• Tarefa 1: Na listagem, troque "Transparency" por "Openness" nas linhas que vão da que contém "## Governance Areas" até a que contém "## Implementation Status", incluindo essas duas. Devolva só essas linhas, com todo o resto igual.

• Trecho fornecido:
────────
O secretário-geral do Sindicato, Silvio Ferreira, aponta ainda que o programa abre brechas para demissão. “Do jeito que está, o Priore não cria mecanismo para impedir que o empresários mandem embora quem está empregado. Isso pode ter um impacto considerável e gerar desemprego na categoria de Sorocaba e Região”.

Muitos outros pontos são problemáticos, como apontado pelo Departamento Jurídico do Sindicato dos Metalúrgicos de Sorocaba e Região (SMetal) e pelo Departamento Intersindical de Estatística e Estudos Socioeconômicos (Dieese).

Entenda ponto a ponto o que pode estar em jogo:

O que é o Priore? Como vai funcionar a contratação através desse programa?

SMetal: Poderão ser contratados por meio do Priore trabalhadores de 18 a 29 anos e, também, acima dos 55 anos – que estejam desempregados há mais de 12 meses – recebendo um salário-base mensal de até dois salários mínimos.

Opinião Leandro Soares: “O Priore traz muitas penalidades para o trabalhador, além de afirmar a redução de jornada e suspensão de contrato por acordo individual, contrariando a Constituição, que determina esses tipos de situações devem ter acordo coletivo.
────────
• Dados para revisão:
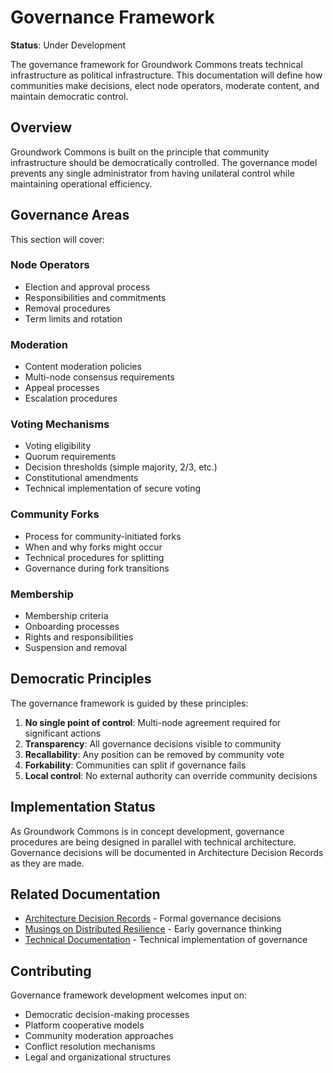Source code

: # Governance Framework

**Status**: Under Development

The governance framework for Groundwork Commons treats technical infrastructure as political infrastructure. This documentation will define how communities make decisions, elect node operators, moderate content, and maintain democratic control.

## Overview

Groundwork Commons is built on the principle that community infrastructure should be democratically controlled. The governance model prevents any single administrator from having unilateral control while maintaining operational efficiency.

## Governance Areas

This section will cover:

### Node Operators
- Election and approval process
- Responsibilities and commitments
- Removal procedures
- Term limits and rotation

### Moderation
- Content moderation policies
- Multi-node consensus requirements
- Appeal processes
- Escalation procedures

### Voting Mechanisms
- Voting eligibility
- Quorum requirements
- Decision thresholds (simple majority, 2/3, etc.)
- Constitutional amendments
- Technical implementation of secure voting

### Community Forks
- Process for community-initiated forks
- When and why forks might occur
- Technical procedures for splitting
- Governance during fork transitions

### Membership
- Membership criteria
- Onboarding processes
- Rights and responsibilities
- Suspension and removal

## Democratic Principles

The governance framework is guided by these principles:

1. **No single point of control**: Multi-node agreement required for significant actions
2. **Transparency**: All governance decisions visible to community
3. **Recallability**: Any position can be removed by community vote
4. **Forkability**: Communities can split if governance fails
5. **Local control**: No external authority can override community decisions

## Implementation Status

As Groundwork Commons is in concept development, governance procedures are being designed in parallel with technical architecture. Governance decisions will be documented in Architecture Decision Records as they are made.

## Related Documentation

- [Architecture Decision Records](../adrs/README.md) - Formal governance decisions
- [Musings on Distributed Resilience](../musings/2025-10-21-distributed-resilience.md) - Early governance thinking
- [Technical Documentation](../technical/README.md) - Technical implementation of governance

## Contributing

Governance framework development welcomes input on:

- Democratic decision-making processes
- Platform cooperative models
- Community moderation approaches
- Conflict resolution mechanisms
- Legal and organizational structures
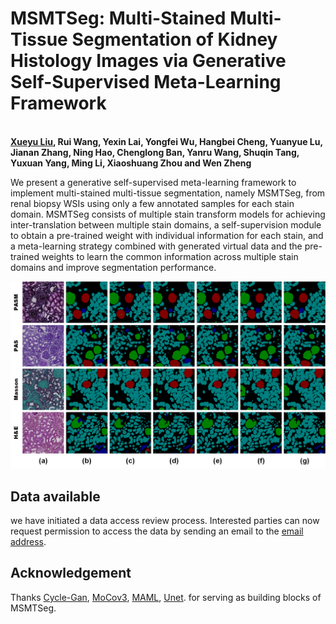 # MSMTSeg: Multi-Stained Multi-Tissue Segmentation of Kidney Histology Images via Generative Self-Supervised Meta-Learning Framework
<br>**[Xueyu Liu](https://scholar.google.com.hk/citations?user=jeatLqIAAAAJ&hl=zh-CN), Rui Wang, Yexin Lai, Yongfei Wu, Hangbei Cheng, Yuanyue Lu, Jianan Zhang, Ning Hao, Chenglong Ban, Yanru Wang, Shuqin Tang, Yuxuan Yang, Ming Li, Xiaoshuang Zhou and Wen Zheng**<br>



We present a generative self-supervised meta-learning framework to implement multi-stained multi-tissue segmentation, namely MSMTSeg, from renal biopsy WSIs using only a few annotated samples for each stain domain. MSMTSeg consists of multiple stain transform models for achieving inter-translation between multiple stain domains, a self-supervision module to obtain a pre-trained weight with individual information for each stain, and a meta-learning strategy combined with generated virtual data and the pre-trained weights to learn the common information across multiple stain domains and improve segmentation performance. 

<p align="center">
<img width="800" alt="ablation" src="img/eg_abalation.png">
</p>


## Data available
we have initiated a data access review process. Interested parties can now request permission to access the data by sending an email to the [email address](wuyongfei@tyut.edu.cn).

## Acknowledgement
Thanks [Cycle-Gan](https://github.com/junyanz/CycleGAN), [MoCov3](https://github.com/CupidJay/MoCov3-pytorch), [MAML](https://github.com/dragen1860/MAML-Pytorch), [Unet](https://github.com/milesial/Pytorch-UNet). for serving as building blocks of MSMTSeg.
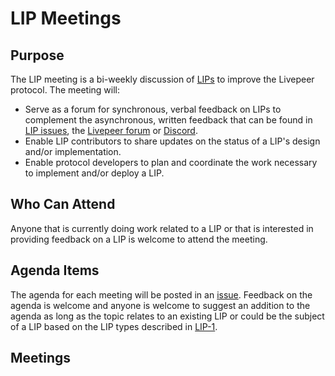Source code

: # LIP Meetings

## Purpose

The LIP meeting is a bi-weekly discussion of [LIPs](https://github.com/livepeer/LIPs) to improve the Livepeer protocol. The meeting will:

- Serve as a forum for synchronous, verbal feedback on LIPs to complement the asynchronous, written feedback that can be found in [LIP issues](https://github.com/livepeer/LIPs/issues), the [Livepeer forum](https://forum.livepeer.org/) or [Discord](https://discord.gg/7wRSUGX).
- Enable LIP contributors to share updates on the status of a LIP's design and/or implementation. 
- Enable protocol developers to plan and coordinate the work necessary to implement and/or deploy a LIP.

## Who Can Attend

Anyone that is currently doing work related to a LIP or that is interested in providing feedback on a LIP is welcome to attend the meeting. 

## Agenda Items

The agenda for each meeting will be posted in an [issue](https://github.com/livepeer/pm/issues). Feedback on the agenda is welcome and anyone is welcome to suggest an addition to the agenda as long as the topic relates to an existing LIP or could be the subject of a LIP based on the LIP types described in [LIP-1](https://github.com/livepeer/LIPs/blob/master/LIPs/LIP-1.md).

## Meetings
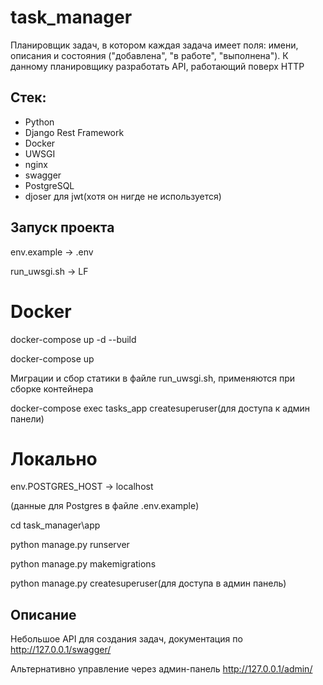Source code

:# task_manager
Планировщик задач, в котором каждая задача имеет поля: имени, описания и состояния ("добавлена", "в работе", "выполнена"). К данному планировщику разработать API, работающий поверх HTTP

## Стек:
- Python
- Django Rest Framework
- Docker
- UWSGI
- nginx
- swagger
- PostgreSQL
- djoser для jwt(хотя он нигде не используется)

## Запуск проекта
 
 env.example -> .env

 run_uwsgi.sh -> LF

# Docker

 docker-compose up -d --build

 docker-compose up

 Миграции и сбор статики в файле run_uwsgi.sh, применяются при сборке контейнера
 
 docker-compose exec tasks_app createsuperuser(для доступа к админ панели)

# Локально

 env.POSTGRES_HOST -> localhost

 (данные для Postgres в файле .env.example)

 cd task_manager\app

 python manage.py runserver

 python manage.py makemigrations

 python manage.py createsuperuser(для доступа в админ панель)


## Описание

Небольшое API для создания задач, документация по http://127.0.0.1/swagger/

Альтернативно управление через админ-панель http://127.0.0.1/admin/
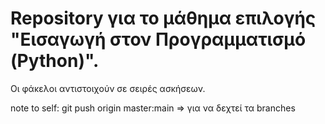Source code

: # Repository για το μάθημα επιλογής "Εισαγωγή στον Προγραμματισμό (Python)".

Οι φάκελοι αντιστοιχούν σε σειρές ασκήσεων.

note to self: git push origin master:main => για να δεχτεί τα branches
────────
• Tarefa 2: Devolva o texto sobre o Priore inteiro, sem mudar nada.

• Sua resposta 1:
## Governance Areas

This section will cover:

### Node Operators
- Election and approval process
- Responsibilities and commitments
- Removal procedures
- Term limits and rotation

### Moderation
- Content moderation policies
- Multi-node consensus requirements
- Appeal processes
- Escalation procedures

### Voting Mechanisms
- Voting eligibility
- Quorum requirements
- Decision thresholds (simple majority, 2/3, etc.)
- Constitutional amendments
- Technical implementation of secure voting

### Community Forks
- Process for community-initiated forks
- When and why forks might occur
- Technical procedures for splitting
- Governance during fork transitions

### Membership
- Membership criteria
- Onboarding processes
- Rights and responsibilities
- Suspension and removal

## Democratic Principles

The governance framework is guided by these principles:

1. **No single point of control**: Multi-node agreement required for significant actions
2. **Openness**: All governance decisions visible to community
3. **Recallability**: Any position can be removed by community vote
4. **Forkability**: Communities can split if governance fails
5. **Local control**: No external authority can override community decisions

## Implementation Status

• Sua resposta 2:
O secretário-geral do Sindicato, Silvio Ferreira, aponta ainda que o programa abre brechas para demissão. “Do jeito que está, o Priore não cria mecanismo para impedir que o empresários mandem embora quem está empregado. Isso pode ter um impacto considerável e gerar desemprego na categoria de Sorocaba e Região”.

Muitos outros pontos são problemáticos, como apontado pelo Departamento Jurídico do Sindicato dos Metalúrgicos de Sorocaba e Região (SMetal) e pelo Departamento Intersindical de Estatística e Estudos Socioeconômicos (Dieese).

Entenda ponto a ponto o que pode estar em jogo:

O que é o Priore? Como vai funcionar a contratação através desse programa?

SMetal: Poderão ser contratados por meio do Priore trabalhadores de 18 a 29 anos e, também, acima dos 55 anos – que estejam desempregados há mais de 12 meses – recebendo um salário-base mensal de até dois salários mínimos.

Opinião Leandro Soares: “O Priore traz muitas penalidades para o trabalhador, além de afirmar a redução de jornada e suspensão de contrato por acordo individual, contrariando a Constituição, que determina esses tipos de situações devem ter acordo coletivo.